→ Exercise tasks:
A: List the RON ratings that the passage on octane ratings below calls typical at European gas stations.
B: Write what comes next in the passage on octane ratings below, picking up after its final sentence.

→ Given passage:
↓
Europe vs the States
In Europe, gas stations describe different types of gasoline based on their RON rating. It is typical to have 100, 99, 98, 97 or 95 RON with prices varying accordingly. In the States the descriptions look a lot like RON, but they are not.
In the United States gas stations describe the types of gasoline based on the Pump Octane Number (PON). That number is the average between RON and MON. This causes many problems.
If a fuel is 98 RON then it will be 93 PON -> 93 PUMP
If a fuel is 95 RON and 87 MON then it will be 91 PON -> 91 PUMP
Is American fuel quality bad after all?
No, not at all. Contrary to popular belief, fuel quality in the States is as good as anywhere else in Europe. Most Americans think that because they are running 91 octane fuel, their engine will blow up. It is the same as if they were using European 95oct fuel.
In our website you will find RON ratings required for each remap stage.
98/100 RON means you will need to use 93 PON in the States.
95 RON means you can use 91 PON in the States.
Everywhere else in the world, 98 RON and 95 RON gasoline usually are fit.Anything lower then that and your modern engine will have a lot of trouble adjusting, even on the stock calibration.
There are a few countries around the globe that are using Ethanol in their fuels. One of them is Brazil, where by law all fuels need to have at least 20% Ethanol. This usually does not have an impact on power, but it does bring slightly higher fuel consumption. As long as the fuel type gets a 95RON or 98RON rating, it is suitable for use in the car and with our remaps.
There’s a caveat though. Europe only has 95 (“premium”) and 97/98 (“super”). These are indeed roughly the equivalent of US premium and super. But the US (and some countries like Australia) also have a lower “regular” level.
I just put 100 Octane (ron) Shell “v-power” into my car in Switzerland. So there is higher than 98 in Europe.
WE EVEN HAVE 102 OCTANE AT THE ARAL GAS STATION HERE IN GERMANY, IT’S CALLED ULTIMATE 🙂
Thats Because everyone knows the Swiss are better than europeans 😉
In Luxembourg city area Station on route de longwy is an Aral with ultimate 102
Luxembourg has cheapest gas.
so base on what you are saying i need to put the top gas in USA so i can have the base gas in EU because in USA you have lower regular gas so in the end EU have a better gas
Caps lock is stuck on.
it depends on the car. most cars (especially American cars) are designed to run on 87 octane and won’t do anything if you high octane fuels in. newer cars (even American models) may be able to take advantage of the advanced timing allowed by higher octane fuels. Ford’s ecoboost engines definitely prefer high octane fuel, even though they are advertised as 87 octane friendly.
OK. Well what about the diesel fuel that is sold in the US to their consumers’ vehicles?
In the UK and I assume other European countries, that its performance and quality, such as Shell’s V-Power; is rated and based primarily on a higher cetane number and a lower octane number.
Conversely, a lower-octane, higher cetane in diesels make its combustion quicker and a more efficient burn….
Does the average American have a choice of ‘premium diesel’ option?
Unfortunately we would not know much about the US diesel grades. We have very limited experience with what is available, State-wise because the State emission laws affect diesel, gasoline and their additives. It is the additives that make them better or worse fuels.
No, in the U.S. there is only one diesel. In cold states they switch to a winter blend diesel. I think it’s just an anti gelling agent.
↑
→ Data extract:
↓
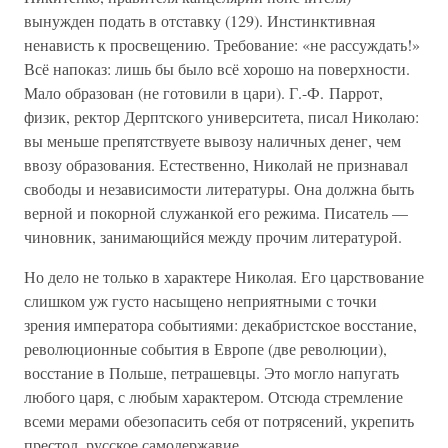
вынужден подать в отставку (129). Инстинктивная
ненависть к просвещению. Требование: «не рассуждать!»
Всё напоказ: лишь бы было всё хорошо на поверхности.
Мало образован (не готовили в цари). Г.-Ф. Паррот,
физик, ректор Дерптского университета, писал Николаю:
вы меньше препятствуете вывозу наличных денег, чем
ввозу образования. Естественно, Николай не признавал
свободы и независимости литературы. Она должна быть
верной и покорной служанкой его режима. Писатель —
чиновник, занимающийся между прочим литературой.
Но дело не только в характере Николая. Его царствование
слишком уж густо насыщено неприятными с точки
зрения императора событиями: декабристское восстание,
революционные события в Европе (две революции),
восстание в Польше, петрашевцы. Это могло напугать
любого царя, с любым характером. Отсюда стремление
всеми мерами обезопасить себя от потрясений, укрепить
престол, русское самодержавие.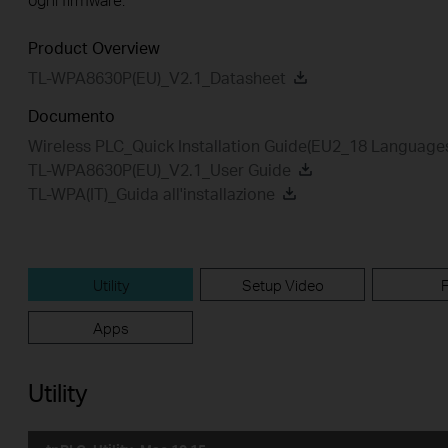
Product Overview
TL-WPA8630P(EU)_V2.1_Datasheet
Documento
Wireless PLC_Quick Installation Guide(EU2_18 Language
TL-WPA8630P(EU)_V2.1_User Guide
TL-WPA(IT)_Guida all'installazione
Utility
Setup Video
Apps
Utility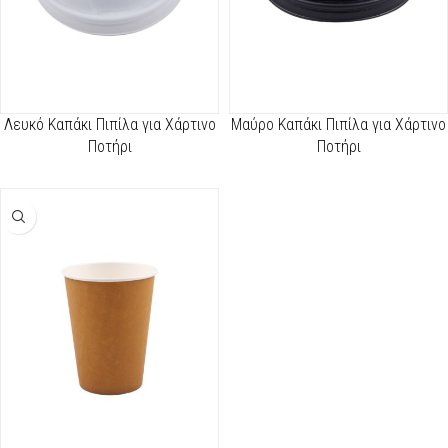
Λευκό Καπάκι Πιπίλα για Χάρτινο
Μαύρο Καπάκι Πιπίλα για Χάρτινο
Ποτήρι
Ποτήρι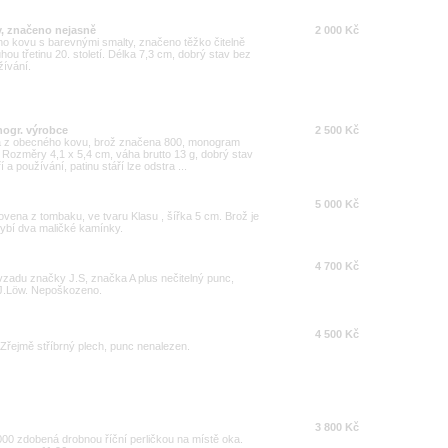
v, značeno nejasně
2 000 Kč
ho kovu s barevnými smalty, značeno těžko čitelně
uhou třetinu 20. století. Délka 7,3 cm, dobrý stav bez
ívání.
nogr. výrobce
2 500 Kč
ehla z obecného kovu, brož značena 800, monogram
Rozměry 4,1 x 5,4 cm, váha brutto 13 g, dobrý stav
a používání, patinu stáří lze odstra ...
5 000 Kč
ovena z tombaku, ve tvaru Klasu , šířka 5 cm. Brož je
hybí dva maličké kamínky.
4 700 Kč
zadu značky J.S, značka A plus nečitelný punc,
 J.Löw. Nepoškozeno.
4 500 Kč
řejmě stříbrný plech, punc nenalezen.
3 800 Kč
1000 zdobená drobnou říční perličkou na místě oka.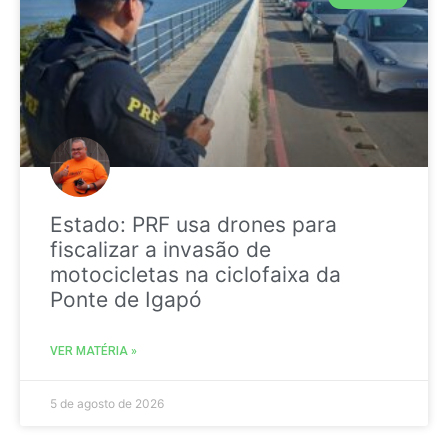
Estado: PRF usa drones para
fiscalizar a invasão de
motocicletas na ciclofaixa da
Ponte de Igapó
VER MATÉRIA »
5 de agosto de 2026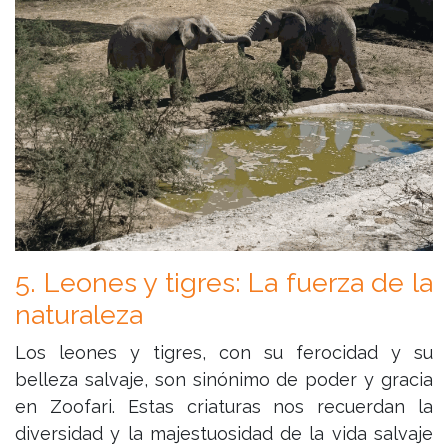
5. Leones y tigres: La fuerza de la
naturaleza
Los leones y tigres, con su ferocidad y su
belleza salvaje, son sinónimo de poder y gracia
en Zoofari. Estas criaturas nos recuerdan la
diversidad y la majestuosidad de la vida salvaje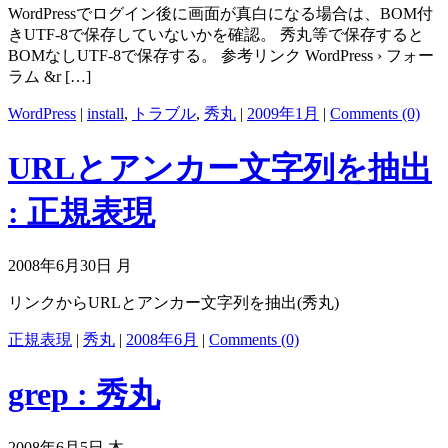
WordPressでログイン後に画面が真白になる場合は、BOM付
きUTF-8で保存していないかを確認。 秀丸等で保存すると
BOMなしUTF-8で保存する。 参考リンク WordPress › フォー
ラム &r […]
WordPress
|
install
,
トラブル
,
秀丸
|
2009年1月
|
Comments (0)
URLとアンカー文字列を抽出
: 正規表現
2008年6月30日 月
リンクからURLとアンカー文字列を抽出(秀丸)
正規表現
|
秀丸
|
2008年6月
|
Comments (0)
grep : 秀丸
2008年6月5日 木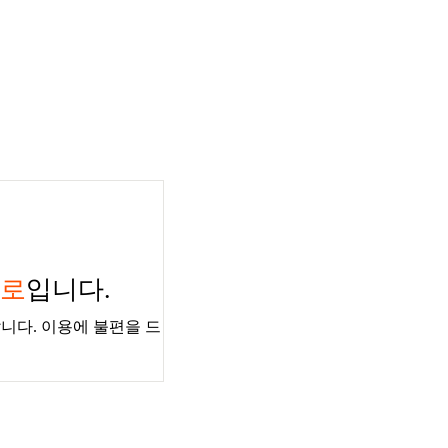
경로
입니다.
니다. 이용에 불편을 드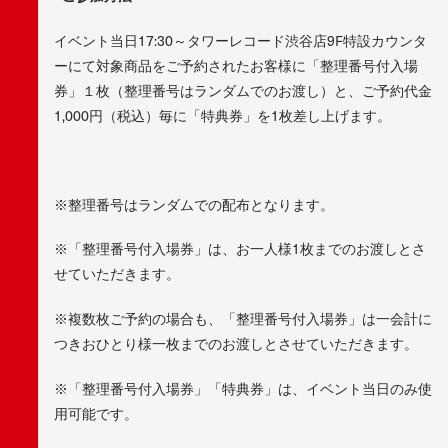
イベント当日17:30～タワーレコード渋谷店9F特設カウンタ
ーにて対象商品をご予約されたお客様に「整理番号付入場
券」１枚（整理番号はランダムでのお渡し）と、ご予約代金
1,000円（税込）毎に「特典券」を1枚差し上げます。
※整理番号はランダムでの配布となります。
※「整理番号付入場券」は、お一人様1枚までのお渡しとさ
せていただきます。
※複数枚ご予約の場合も、「整理番号付入場券」は一会計に
つきおひとり様一枚までのお渡しとさせていただきます。
※「整理番号付入場券」「特典券」は、イベント当日のみ使
用可能です。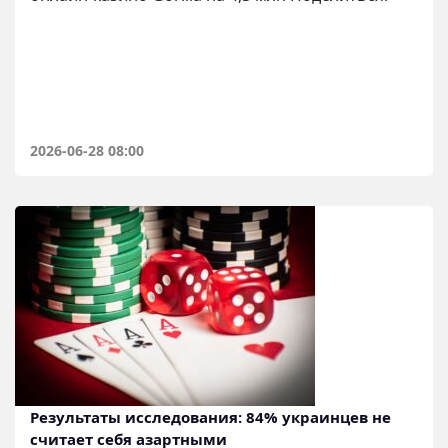
2026-06-28 08:00
Результаты исследования: 84% украинцев не
считает себя азартными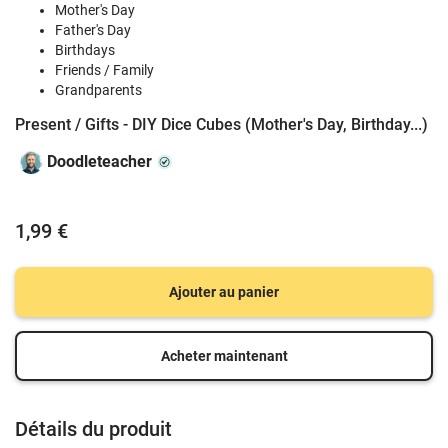
Mother's Day
Father's Day
Birthdays
Friends / Family
Grandparents
Present / Gifts - DIY Dice Cubes (Mother's Day, Birthday...)
Doodleteacher
1,99 €
Ajouter au panier
Acheter maintenant
Détails du produit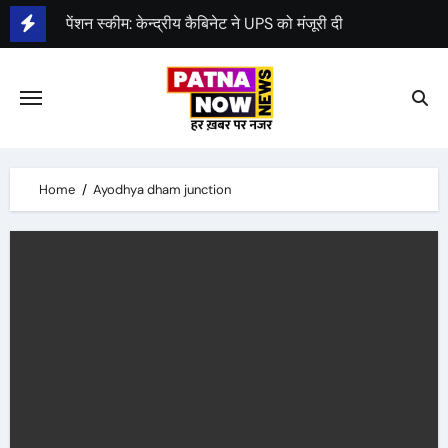
Skip
पेंशन स्कीम: केन्द्रीय कैबिनेट ने UPS को मंजूरी दी
to
एक अप्रैल 2025 से लागू होगा नया पेंशन प्लान UPS
content
जदयू की प्रदेश कमिटी का पुनर्गठन
Home
Ayodhya dham junction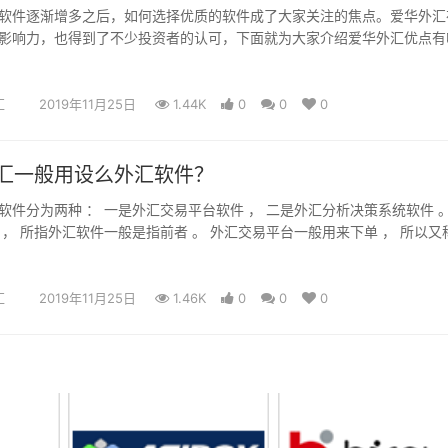
件逐渐增多之后，如何选择优质的软件成了大家关注的焦点。爱华外汇
影响力，也得到了不少投资者的认可，下面就为大家介绍爱华外汇优点有
汇
2019年11月25日
1.44K
0
0
0
汇一般用设么外汇软件？
软件分为两种 ： 一是外汇交易平台软件 ， 二是外汇分析决策系统软件 。
 ， 所指外汇软件一般是指前者 。 外汇交易平台一般用来下单 ， 所以又
 常用的外汇交易平台有 MT4/MT5/GTS/JAVA 网页式平台等 ，MT4 则
汇软件 。
汇
2019年11月25日
1.46K
0
0
0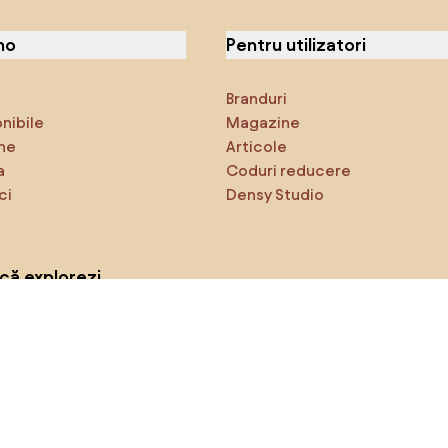
no
Pentru utilizatori
Branduri
onibile
Magazine
ne
Articole
a
Coduri reducere
ci
Densy Studio
că explorezi
Inspirații
AI designer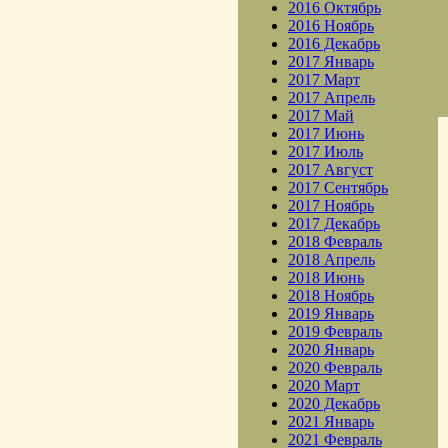
2016 Октябрь
2016 Ноябрь
2016 Декабрь
2017 Январь
2017 Март
2017 Апрель
2017 Май
2017 Июнь
2017 Июль
2017 Август
2017 Сентябрь
2017 Ноябрь
2017 Декабрь
2018 Февраль
2018 Апрель
2018 Июнь
2018 Ноябрь
2019 Январь
2019 Февраль
2020 Январь
2020 Февраль
2020 Март
2020 Декабрь
2021 Январь
2021 Февраль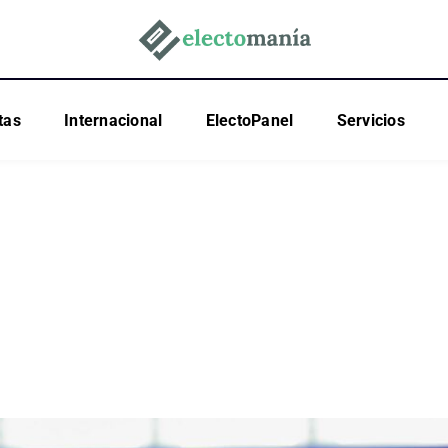
tas
Internacional
ElectoPanel
Servicios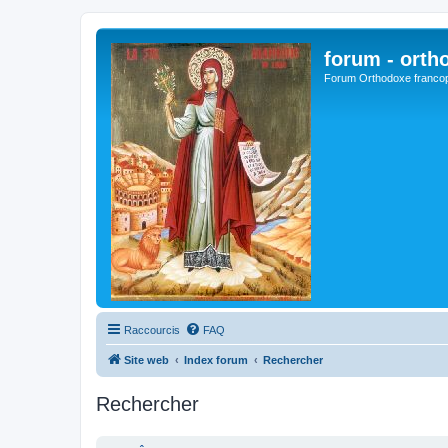
forum - orth
Forum Orthodoxe franco
Raccourcis
FAQ
Site web
Index forum
Rechercher
Rechercher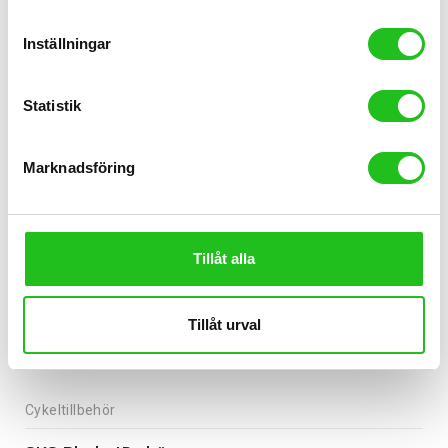
799,00
kr
Inställningar
Statistik
Marknadsföring
Tillåt alla
Tillåt urval
Cykeltillbehör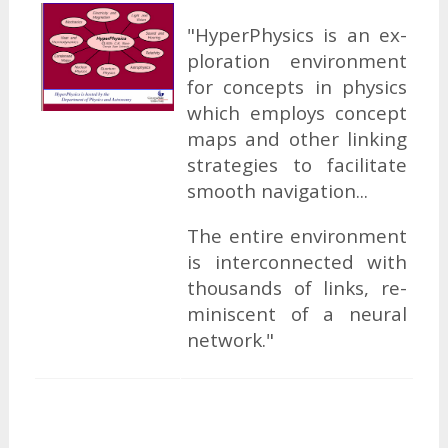
"Hy­perPhy­sics is an ex­
plo­ra­tion en­vi­ron­ment
for con­cepts in phy­sics
which employs con­cept
maps and ot­her lin­king
stra­te­gi­es to fa­ci­li­ta­te
smooth na­vi­ga­tion...
The en­ti­re en­vi­ron­ment
is in­ter­con­nec­ted with
thousands of links, re­
mi­ni­scent of a neu­ral
network."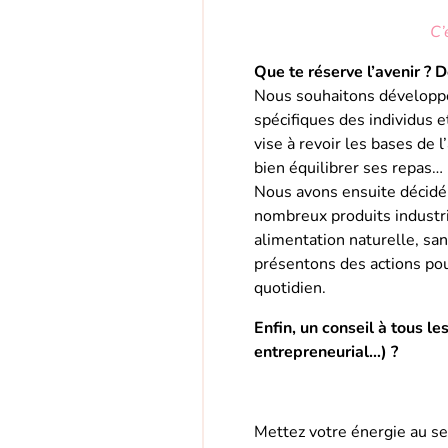
C’
Que te réserve l’avenir ? D
Nous souhaitons développ
spécifiques des individus
vise à revoir les bases de 
bien équilibrer ses repas…
Nous avons ensuite décidé
nombreux produits industr
alimentation naturelle, sa
présentons des actions po
quotidien.
Enfin, un conseil à tous les
entrepreneurial…) ?
Mettez votre énergie au se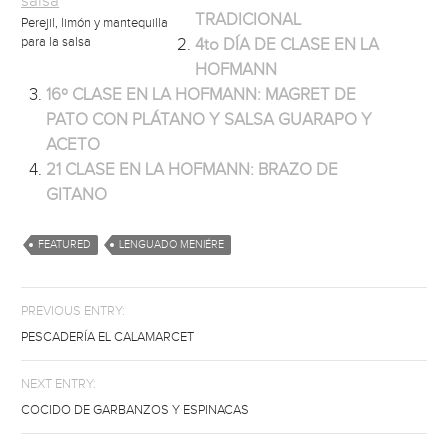
TRADICIONAL
Perejil, limón y mantequilla
para la salsa
4to DÍA DE CLASE EN LA
HOFMANN
16º CLASE EN LA HOFMANN: MAGRET DE
PATO CON PLÁTANO Y SALSA GUARAPO Y
ACETO
21 CLASE EN LA HOFMANN: BRAZO DE
GITANO
FEATURED
LENGUADO MENIÉRE
PREVIOUS ENTRY:
PESCADERÍA EL CALAMARCET
NEXT ENTRY:
COCIDO DE GARBANZOS Y ESPINACAS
↑
→ Answer section:
A: 100, 99, 98, 97, 95

B:
In Massachusetts, we have 87, 89, & 93 gasoline. Some states only go as high as 91, and some have 85 or 86 “economy” or “Sub regular”
It’s “Illegal” to put high Octane Gas in street vehicles in the USA thanks to the EPA (Environmental Pollution Agency…search EPA MTBE carcinogen) considering it only for off road and aviation use.
Our Diesel isn’t the same as the Europeans show running in their “breathable” exhaust cars. The US’s “reformulated/oxygenated” Diesel smells worse than the old high sulfur diesel, again thank Clinton’s EPA.
The United states Environmental protection agency.
……..And each state has an environmental protection department with environmental police.
What you are saying isn’t strictly accurate.
First, let’s define high-octane. I’m assuming you are referring to fuels that are 100+(US) or 108+(Euro) octane and over. Sure, according to law, one must use gas that is designed for and has been taxed for road use.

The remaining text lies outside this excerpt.